Input for this task below:

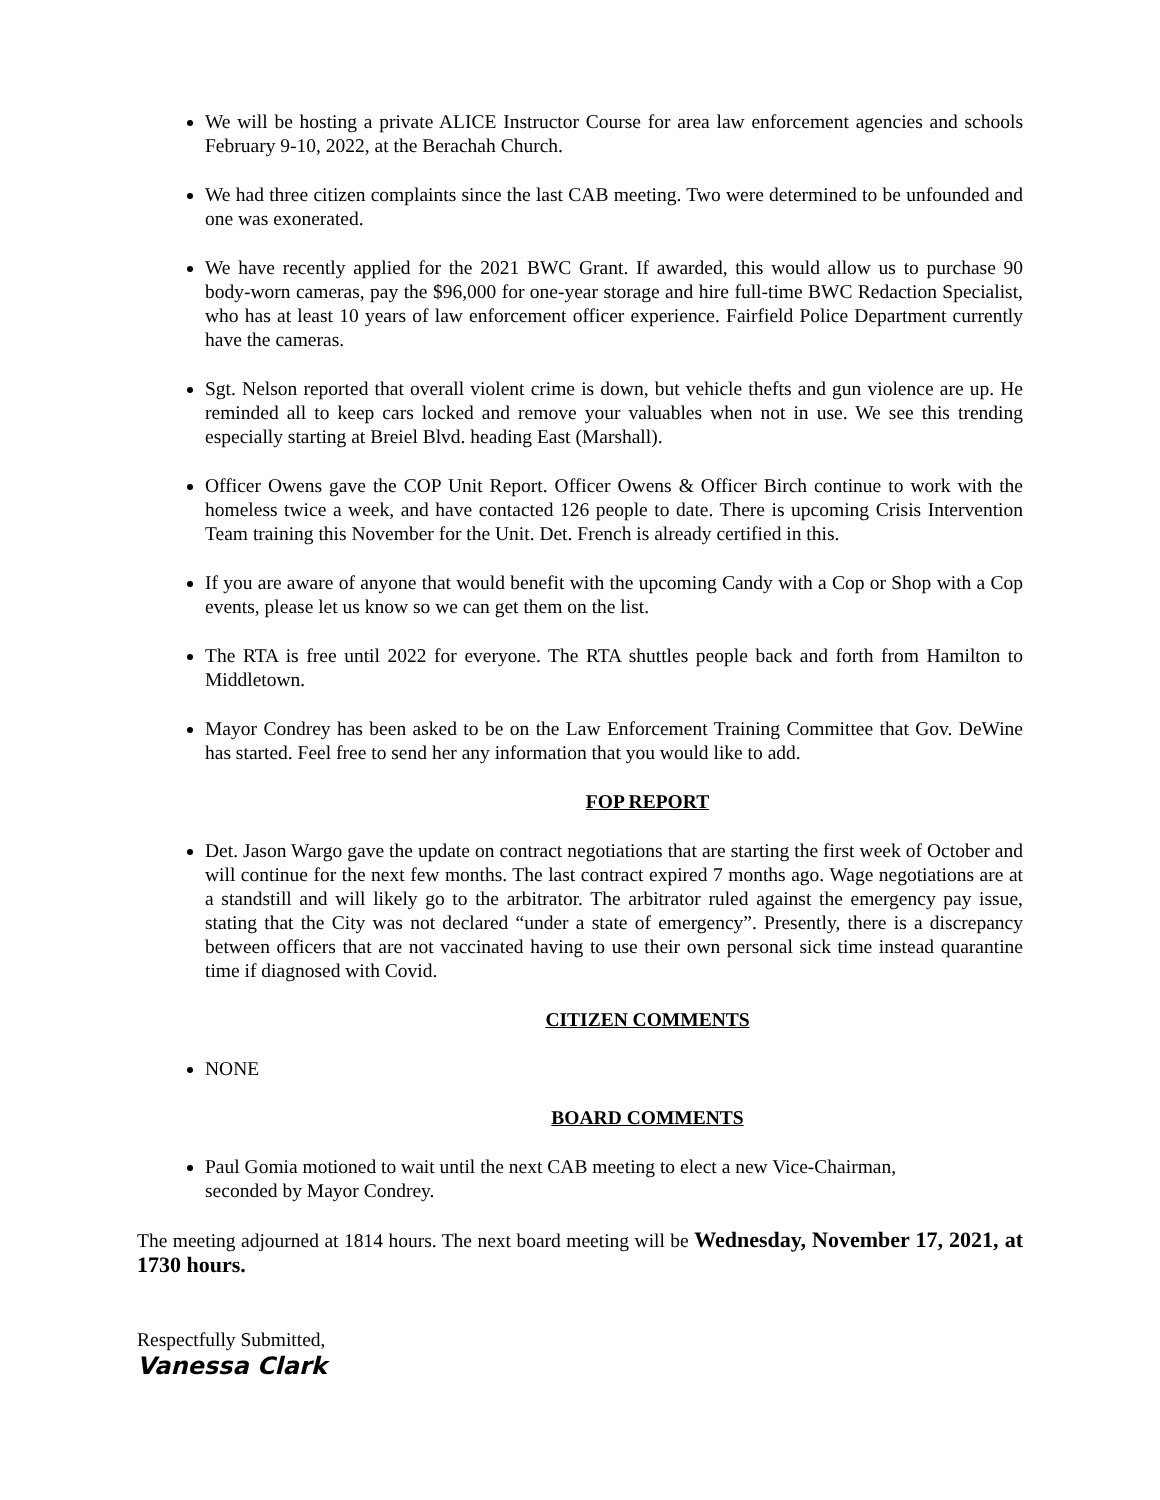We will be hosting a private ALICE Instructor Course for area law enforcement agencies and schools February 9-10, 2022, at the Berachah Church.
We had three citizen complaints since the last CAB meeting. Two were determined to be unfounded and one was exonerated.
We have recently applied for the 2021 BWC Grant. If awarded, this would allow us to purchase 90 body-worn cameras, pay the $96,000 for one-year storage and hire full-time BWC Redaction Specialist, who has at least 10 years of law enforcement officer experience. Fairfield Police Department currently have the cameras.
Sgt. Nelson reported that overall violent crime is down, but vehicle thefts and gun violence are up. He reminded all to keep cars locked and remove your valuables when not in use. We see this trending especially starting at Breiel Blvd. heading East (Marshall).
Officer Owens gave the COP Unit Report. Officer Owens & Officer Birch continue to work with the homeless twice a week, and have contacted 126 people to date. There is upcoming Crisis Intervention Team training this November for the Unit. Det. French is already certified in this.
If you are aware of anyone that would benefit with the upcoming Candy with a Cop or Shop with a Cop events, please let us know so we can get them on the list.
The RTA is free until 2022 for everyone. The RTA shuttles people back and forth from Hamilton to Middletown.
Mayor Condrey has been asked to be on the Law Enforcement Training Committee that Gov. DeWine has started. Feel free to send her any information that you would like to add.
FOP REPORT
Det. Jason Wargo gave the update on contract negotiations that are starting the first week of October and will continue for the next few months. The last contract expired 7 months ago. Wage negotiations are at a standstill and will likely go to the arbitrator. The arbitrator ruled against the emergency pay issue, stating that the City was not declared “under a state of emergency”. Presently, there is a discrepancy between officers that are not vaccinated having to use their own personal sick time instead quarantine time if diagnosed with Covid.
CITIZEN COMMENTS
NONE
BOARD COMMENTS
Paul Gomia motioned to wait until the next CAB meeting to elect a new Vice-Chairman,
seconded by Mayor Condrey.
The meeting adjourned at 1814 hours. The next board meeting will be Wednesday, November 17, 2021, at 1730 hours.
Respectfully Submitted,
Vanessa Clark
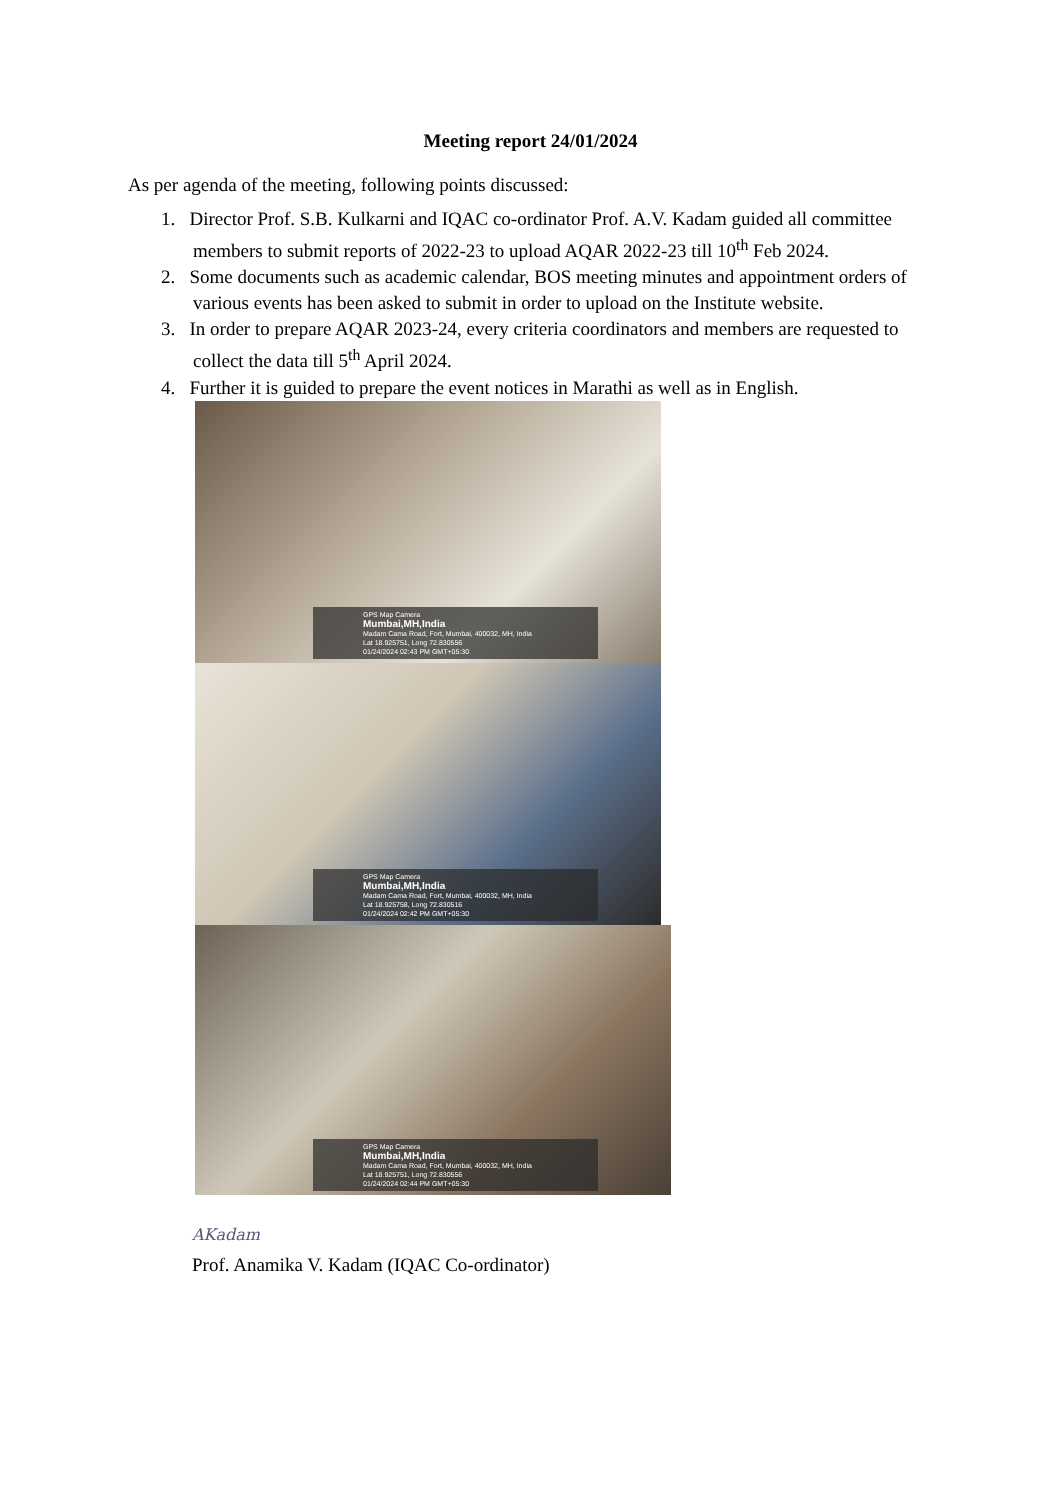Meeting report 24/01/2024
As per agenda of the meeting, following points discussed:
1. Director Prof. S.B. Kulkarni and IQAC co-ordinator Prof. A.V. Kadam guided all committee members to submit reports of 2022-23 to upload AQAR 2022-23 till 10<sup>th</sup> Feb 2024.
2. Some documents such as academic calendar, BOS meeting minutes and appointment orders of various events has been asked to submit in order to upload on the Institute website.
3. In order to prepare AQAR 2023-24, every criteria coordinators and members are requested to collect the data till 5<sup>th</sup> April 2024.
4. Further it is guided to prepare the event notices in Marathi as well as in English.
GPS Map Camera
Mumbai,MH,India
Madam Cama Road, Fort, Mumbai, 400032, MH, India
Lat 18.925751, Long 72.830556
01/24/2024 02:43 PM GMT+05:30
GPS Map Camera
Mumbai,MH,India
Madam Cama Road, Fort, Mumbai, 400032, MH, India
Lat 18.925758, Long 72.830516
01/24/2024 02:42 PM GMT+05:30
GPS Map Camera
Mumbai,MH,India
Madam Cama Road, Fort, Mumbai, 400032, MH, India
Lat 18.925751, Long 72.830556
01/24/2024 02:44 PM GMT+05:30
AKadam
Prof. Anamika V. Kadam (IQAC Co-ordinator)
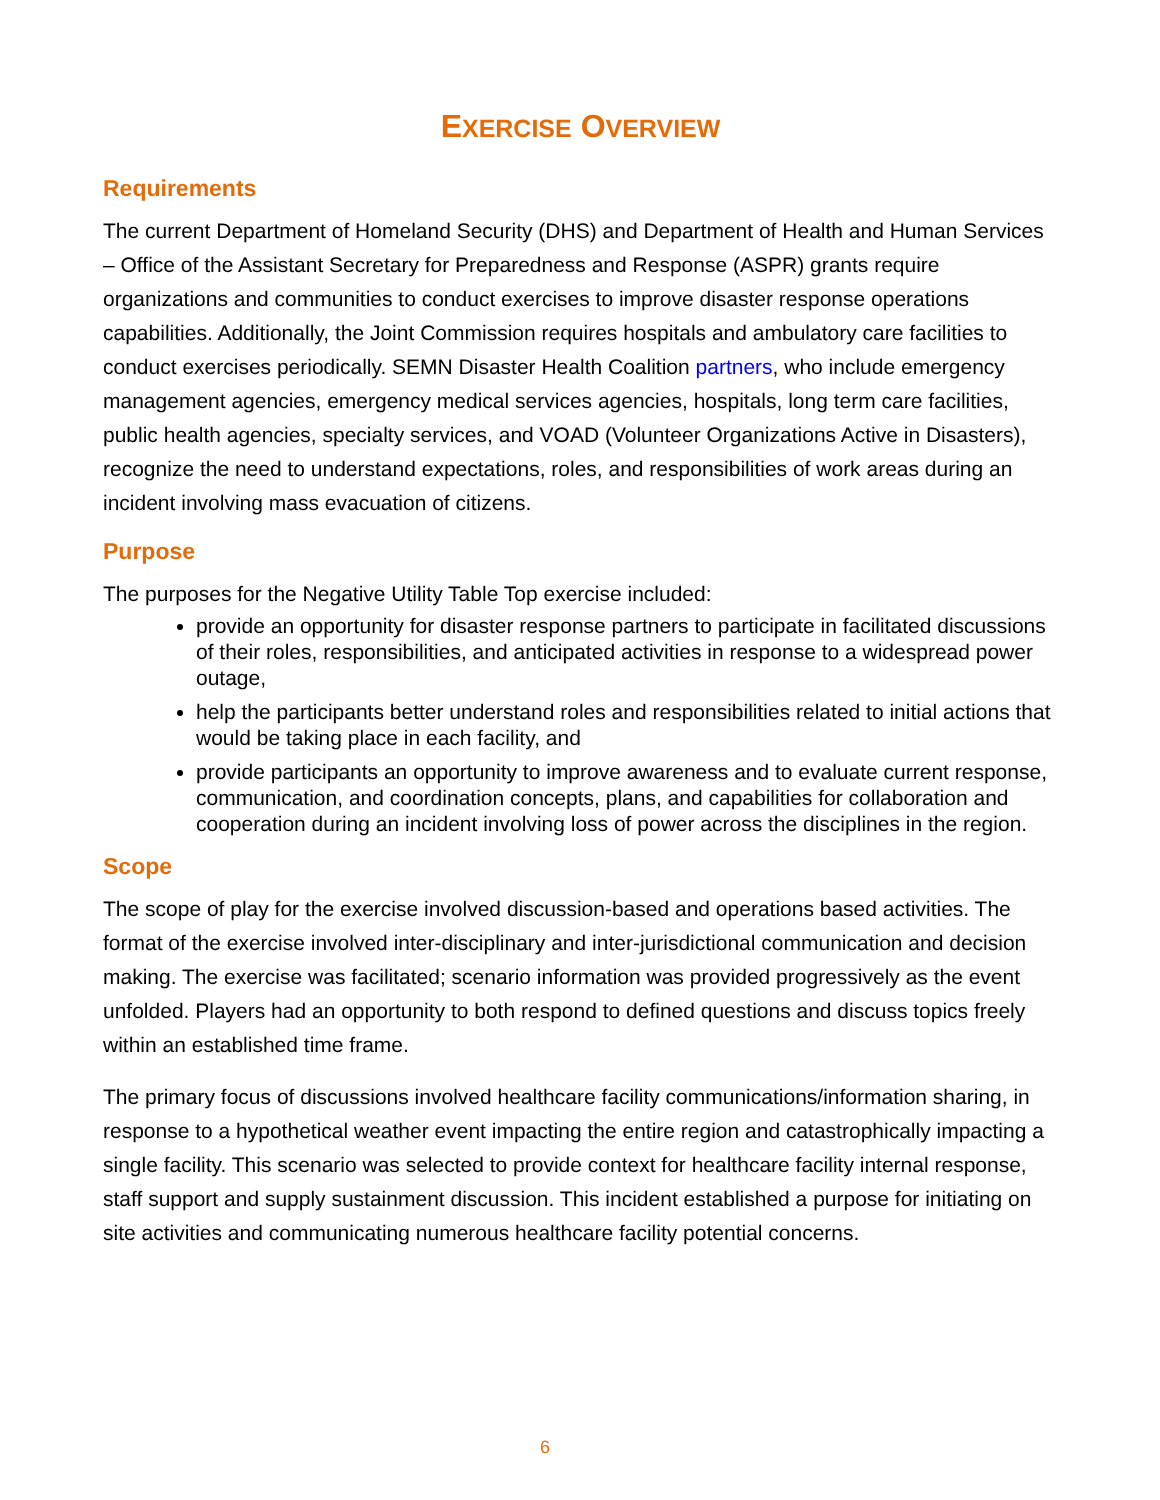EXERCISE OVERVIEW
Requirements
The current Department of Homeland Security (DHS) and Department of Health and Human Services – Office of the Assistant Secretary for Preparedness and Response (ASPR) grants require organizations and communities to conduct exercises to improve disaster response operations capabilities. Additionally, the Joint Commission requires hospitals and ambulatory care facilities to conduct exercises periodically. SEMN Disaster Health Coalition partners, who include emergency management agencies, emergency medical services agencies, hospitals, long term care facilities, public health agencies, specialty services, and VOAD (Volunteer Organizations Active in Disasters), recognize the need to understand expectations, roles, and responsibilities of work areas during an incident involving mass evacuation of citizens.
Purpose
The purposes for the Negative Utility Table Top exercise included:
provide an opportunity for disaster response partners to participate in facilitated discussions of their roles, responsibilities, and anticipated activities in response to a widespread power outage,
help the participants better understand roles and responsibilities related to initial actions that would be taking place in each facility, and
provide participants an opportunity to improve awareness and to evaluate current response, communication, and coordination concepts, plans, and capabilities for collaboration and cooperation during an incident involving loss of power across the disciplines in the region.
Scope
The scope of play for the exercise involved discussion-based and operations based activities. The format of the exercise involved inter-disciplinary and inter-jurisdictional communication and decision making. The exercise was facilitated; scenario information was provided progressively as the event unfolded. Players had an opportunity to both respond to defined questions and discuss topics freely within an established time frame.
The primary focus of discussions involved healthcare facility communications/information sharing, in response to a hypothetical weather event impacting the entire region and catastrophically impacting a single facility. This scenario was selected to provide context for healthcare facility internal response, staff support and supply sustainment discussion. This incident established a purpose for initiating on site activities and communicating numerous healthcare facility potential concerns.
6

End of Input for this task.

The entries above need to be output again in full, exactly, and without pictures.

Exercise answer:
We will be hosting a private ALICE Instructor Course for area law enforcement agencies and schools February 9-10, 2022, at the Berachah Church.
We had three citizen complaints since the last CAB meeting. Two were determined to be unfounded and one was exonerated.
We have recently applied for the 2021 BWC Grant. If awarded, this would allow us to purchase 90 body-worn cameras, pay the $96,000 for one-year storage and hire full-time BWC Redaction Specialist, who has at least 10 years of law enforcement officer experience. Fairfield Police Department currently have the cameras.
Sgt. Nelson reported that overall violent crime is down, but vehicle thefts and gun violence are up. He reminded all to keep cars locked and remove your valuables when not in use. We see this trending especially starting at Breiel Blvd. heading East (Marshall).
Officer Owens gave the COP Unit Report. Officer Owens & Officer Birch continue to work with the homeless twice a week, and have contacted 126 people to date. There is upcoming Crisis Intervention Team training this November for the Unit. Det. French is already certified in this.
If you are aware of anyone that would benefit with the upcoming Candy with a Cop or Shop with a Cop events, please let us know so we can get them on the list.
The RTA is free until 2022 for everyone. The RTA shuttles people back and forth from Hamilton to Middletown.
Mayor Condrey has been asked to be on the Law Enforcement Training Committee that Gov. DeWine has started. Feel free to send her any information that you would like to add.
FOP REPORT
Det. Jason Wargo gave the update on contract negotiations that are starting the first week of October and will continue for the next few months. The last contract expired 7 months ago. Wage negotiations are at a standstill and will likely go to the arbitrator. The arbitrator ruled against the emergency pay issue, stating that the City was not declared “under a state of emergency”. Presently, there is a discrepancy between officers that are not vaccinated having to use their own personal sick time instead quarantine time if diagnosed with Covid.
CITIZEN COMMENTS
NONE
BOARD COMMENTS
Paul Gomia motioned to wait until the next CAB meeting to elect a new Vice-Chairman,
seconded by Mayor Condrey.
The meeting adjourned at 1814 hours. The next board meeting will be Wednesday, November 17, 2021, at 1730 hours.
Respectfully Submitted,
Vanessa Clark
Meeting report 24/01/2024
As per agenda of the meeting, following points discussed:
1. Director Prof. S.B. Kulkarni and IQAC co-ordinator Prof. A.V. Kadam guided all committee members to submit reports of 2022-23 to upload AQAR 2022-23 till 10<sup>th</sup> Feb 2024.
2. Some documents such as academic calendar, BOS meeting minutes and appointment orders of various events has been asked to submit in order to upload on the Institute website.
3. In order to prepare AQAR 2023-24, every criteria coordinators and members are requested to collect the data till 5<sup>th</sup> April 2024.
4. Further it is guided to prepare the event notices in Marathi as well as in English.
GPS Map Camera
Mumbai,MH,India
Madam Cama Road, Fort, Mumbai, 400032, MH, India
Lat 18.925751, Long 72.830556
01/24/2024 02:43 PM GMT+05:30
GPS Map Camera
Mumbai,MH,India
Madam Cama Road, Fort, Mumbai, 400032, MH, India
Lat 18.925758, Long 72.830516
01/24/2024 02:42 PM GMT+05:30
GPS Map Camera
Mumbai,MH,India
Madam Cama Road, Fort, Mumbai, 400032, MH, India
Lat 18.925751, Long 72.830556
01/24/2024 02:44 PM GMT+05:30
AKadam
Prof. Anamika V. Kadam (IQAC Co-ordinator)
EXERCISE OVERVIEW
Requirements
The current Department of Homeland Security (DHS) and Department of Health and Human Services – Office of the Assistant Secretary for Preparedness and Response (ASPR) grants require organizations and communities to conduct exercises to improve disaster response operations capabilities. Additionally, the Joint Commission requires hospitals and ambulatory care facilities to conduct exercises periodically. SEMN Disaster Health Coalition partners, who include emergency management agencies, emergency medical services agencies, hospitals, long term care facilities, public health agencies, specialty services, and VOAD (Volunteer Organizations Active in Disasters), recognize the need to understand expectations, roles, and responsibilities of work areas during an incident involving mass evacuation of citizens.
Purpose
The purposes for the Negative Utility Table Top exercise included:
provide an opportunity for disaster response partners to participate in facilitated discussions of their roles, responsibilities, and anticipated activities in response to a widespread power outage,
help the participants better understand roles and responsibilities related to initial actions that would be taking place in each facility, and
provide participants an opportunity to improve awareness and to evaluate current response, communication, and coordination concepts, plans, and capabilities for collaboration and cooperation during an incident involving loss of power across the disciplines in the region.
Scope
The scope of play for the exercise involved discussion-based and operations based activities. The format of the exercise involved inter-disciplinary and inter-jurisdictional communication and decision making. The exercise was facilitated; scenario information was provided progressively as the event unfolded. Players had an opportunity to both respond to defined questions and discuss topics freely within an established time frame.
The primary focus of discussions involved healthcare facility communications/information sharing, in response to a hypothetical weather event impacting the entire region and catastrophically impacting a single facility. This scenario was selected to provide context for healthcare facility internal response, staff support and supply sustainment discussion. This incident established a purpose for initiating on site activities and communicating numerous healthcare facility potential concerns.
6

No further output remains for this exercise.